**Input material**.
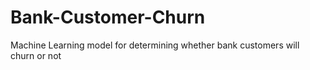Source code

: # Bank-Customer-Churn
Machine Learning model for determining whether bank customers will churn or not
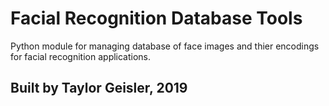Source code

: # Facial Recognition Database Tools

Python module for managing database of face images and thier encodings for facial recognition applications.

## Built by Taylor Geisler, 2019
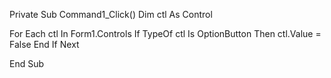 Private Sub Command1_Click()
Dim ctl As Control

For Each ctl In Form1.Controls
If TypeOf ctl Is OptionButton Then
ctl.Value = False
End If
Next

End Sub
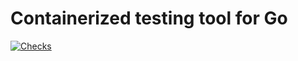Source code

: # Containerized testing tool for Go

[![Checks](https://github.com/snormore/go-e2e/actions/workflows/checks.yaml/badge.svg)](https://github.com/snormore/go-e2e/actions/workflows/checks.yaml)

**What to do**. Reproduce the stretch of lines above from the one containing "Python module for" through the one containing "tool for Go", with both ends included. Leave the pictures out of your answer.

**Task response**.
Python module for managing database of face images and thier encodings for facial recognition applications.

## Built by Taylor Geisler, 2019
 Private Sub Command1_Click()
Dim ctl As Control

For Each ctl In Form1.Controls
If TypeOf ctl Is OptionButton Then
ctl.Value = False
End If
Next

End Sub
Source code

: # Containerized testing tool for Go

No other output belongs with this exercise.